Who can ID these 2 crawlers?

Looking for the sources for 2 spiders for filtering

         

JayCee

11:50 pm on Feb 18, 2002 (gmt 0)

10+ Year Member



Hi Gang!

My first post at WebMasterWorld.
Have already learned a great deal in the couple of hours I've browsed here.
Many thanks :)

I want to filter out "alexa" and "crawler.de", but don't know any more than just those names.

Whose agents are they?
What are their official IDs?

Thanks!

Air

2:46 am on Feb 19, 2002 (gmt 0)

WebmasterWorld Senior Member 10+ Year Member



Alexa carries a User Agent of ia_archiver

As for crawler.de the best i can do is say that it is related to abacho.co.uk (for the english version) but I don't know the User Agent for it.

Rugles

9:49 pm on Feb 20, 2002 (gmt 0)

WebmasterWorld Senior Member 10+ Year Member



Ban Alexa if you can.

They will use up a huge amount of bandwidth every month.

SE_Enigma

10:02 pm on Feb 20, 2002 (gmt 0)



Can you place tags within your html that will prevent bots like alexa from indexing your page, and also prevent it from chewing up your bandwidth

Thanks,
SE_Enigma

JayCee

11:00 pm on Feb 20, 2002 (gmt 0)

10+ Year Member



Thanks for the info, Air!

Rugles, Other than the bandwidth hogging, what is Alexa actually doing that might be valuable to me?

Are they the web archiver folk? Or an SE that I might want to be listed with?

Anyone know if they respect the ROBOTS.TXT file?

Son_House

3:33 am on Feb 21, 2002 (gmt 0)

10+ Year Member



Are they the web archiver folk?

Yes

Anyone know if they respect the ROBOTS.TXT file?

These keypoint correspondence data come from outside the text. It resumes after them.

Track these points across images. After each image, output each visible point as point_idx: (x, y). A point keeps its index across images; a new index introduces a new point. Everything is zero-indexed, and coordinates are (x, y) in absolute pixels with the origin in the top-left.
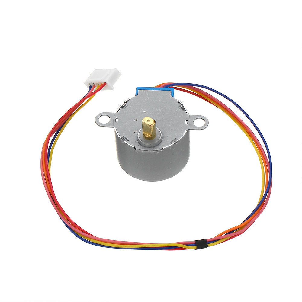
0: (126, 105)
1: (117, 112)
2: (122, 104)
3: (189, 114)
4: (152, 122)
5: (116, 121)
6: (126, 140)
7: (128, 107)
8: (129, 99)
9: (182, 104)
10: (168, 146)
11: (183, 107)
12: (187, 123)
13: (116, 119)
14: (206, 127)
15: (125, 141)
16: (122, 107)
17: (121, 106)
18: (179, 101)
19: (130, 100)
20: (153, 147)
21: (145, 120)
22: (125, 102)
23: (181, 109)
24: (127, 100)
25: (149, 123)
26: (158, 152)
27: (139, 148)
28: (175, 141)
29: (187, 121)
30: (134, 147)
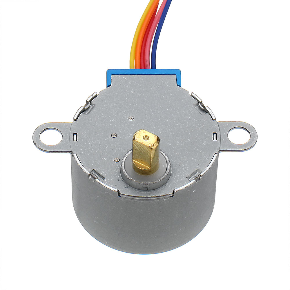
0: (91, 106)
1: (75, 120)
2: (83, 104)
3: (217, 120)
4: (152, 140)
5: (75, 139)
6: (99, 177)
7: (95, 110)
8: (95, 94)
9: (200, 101)
10: (184, 187)
11: (203, 106)
12: (215, 138)
13: (75, 135)
14: (254, 145)
15: (97, 180)
16: (83, 111)
17: (82, 108)
18: (193, 95)
19: (96, 96)
20: (155, 190)
21: (140, 138)
22: (88, 100)
23: (200, 111)
24: (91, 97)
25: (148, 143)
26: (165, 200)
27: (126, 192)
28: (197, 175)
29: (215, 135)
30: (116, 191)
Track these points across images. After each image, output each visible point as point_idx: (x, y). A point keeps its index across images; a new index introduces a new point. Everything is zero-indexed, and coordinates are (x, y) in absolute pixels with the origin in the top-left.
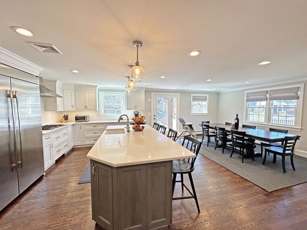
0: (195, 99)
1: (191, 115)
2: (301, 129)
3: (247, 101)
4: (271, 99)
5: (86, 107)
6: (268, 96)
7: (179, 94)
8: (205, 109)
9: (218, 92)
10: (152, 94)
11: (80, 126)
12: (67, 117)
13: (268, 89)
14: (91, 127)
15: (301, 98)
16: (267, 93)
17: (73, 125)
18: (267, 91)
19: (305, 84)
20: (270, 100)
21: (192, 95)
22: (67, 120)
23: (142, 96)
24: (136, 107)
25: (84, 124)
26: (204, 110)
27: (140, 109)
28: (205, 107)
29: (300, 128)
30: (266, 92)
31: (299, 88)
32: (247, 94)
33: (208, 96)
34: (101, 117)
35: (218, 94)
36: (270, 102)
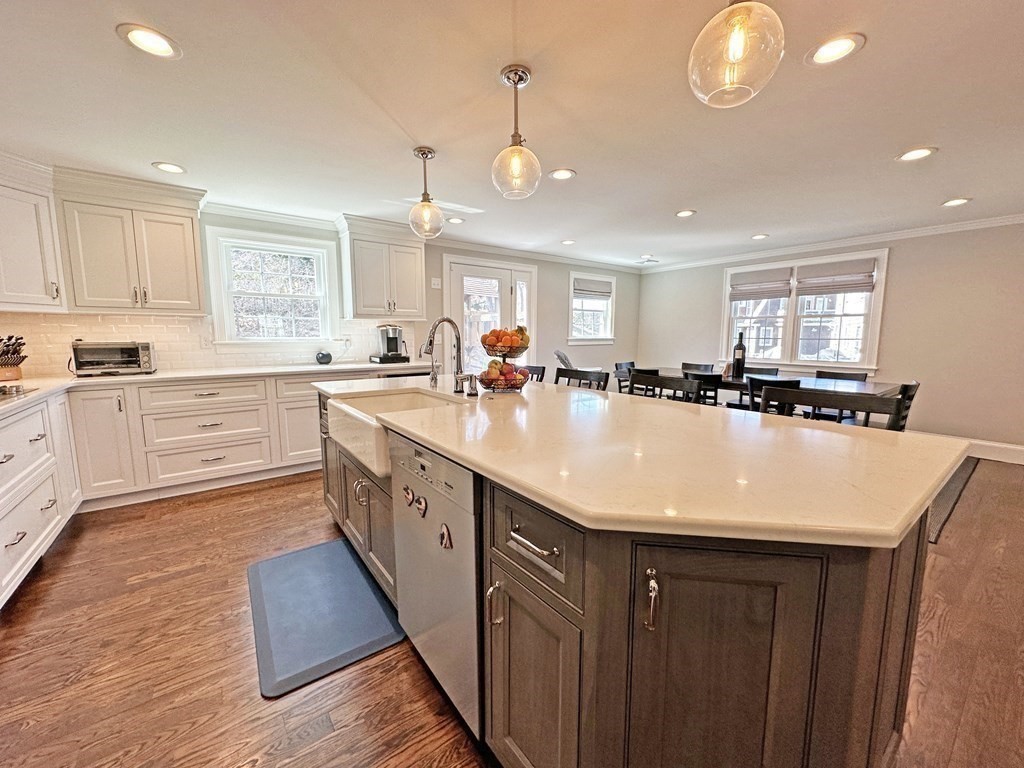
0: (582, 291)
1: (570, 343)
2: (876, 370)
3: (734, 297)
4: (801, 292)
5: (140, 297)
6: (794, 283)
7: (534, 269)
8: (605, 325)
9: (640, 269)
10: (447, 258)
11: (115, 394)
12: (16, 352)
13: (796, 264)
14: (185, 399)
15: (880, 289)
16: (791, 274)
17: (69, 391)
18: (792, 269)
19: (890, 249)
20: (798, 295)
21: (574, 275)
22: (15, 368)
23: (417, 261)
24: (391, 306)
25: (142, 385)
26: (602, 327)
27: (408, 316)
28: (605, 319)
29: (875, 367)
30: (789, 271)
31: (875, 260)
32: (734, 276)
33: (613, 280)
34: (224, 350)
35: (638, 277)
36: (797, 301)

It took them about a month but they finally stopped requesting pages from our site.

HandwovenRug

6:18 pm on Feb 23, 2002 (gmt 0)

10+ Year Member



>I want to filter out "crawler.de"

The user-agent is: Crawler admin@crawler.de
or: Crawler V 0.2.x admin@crawler.de
(The x means some version number)

>crawler.de the best i can do is say that it is >related to abacho.co.uk

I don't think so, Abacho has it's own robot:
AbachoBOT

bird

6:31 pm on Feb 23, 2002 (gmt 0)

WebmasterWorld Senior Member 10+ Year Member



>crawler.de the best i can do is say that it is related to abacho.co.uk

I don't think so, Abacho has it's own robot: AbachoBOT

It may be that they use both crawler IDs, but it's still the same organization. They operate from Germany, and both crawler.de and abacho.de point to exactly the same site.

HandwovenRug

8:13 pm on Feb 23, 2002 (gmt 0)

10+ Year Member



Bird:
OK, both engines are indeed the same.

JayCee

9:35 pm on Feb 23, 2002 (gmt 0)

10+ Year Member



Thanks guyz!

And you can pat yourselves on the back too, 'cause I've asked this same question in 2 other SEO forums and got no response.

Nor have I seen much about Google's new PPC on those other forums, though I consider it major news.

Guess I'll have to become a regular around here!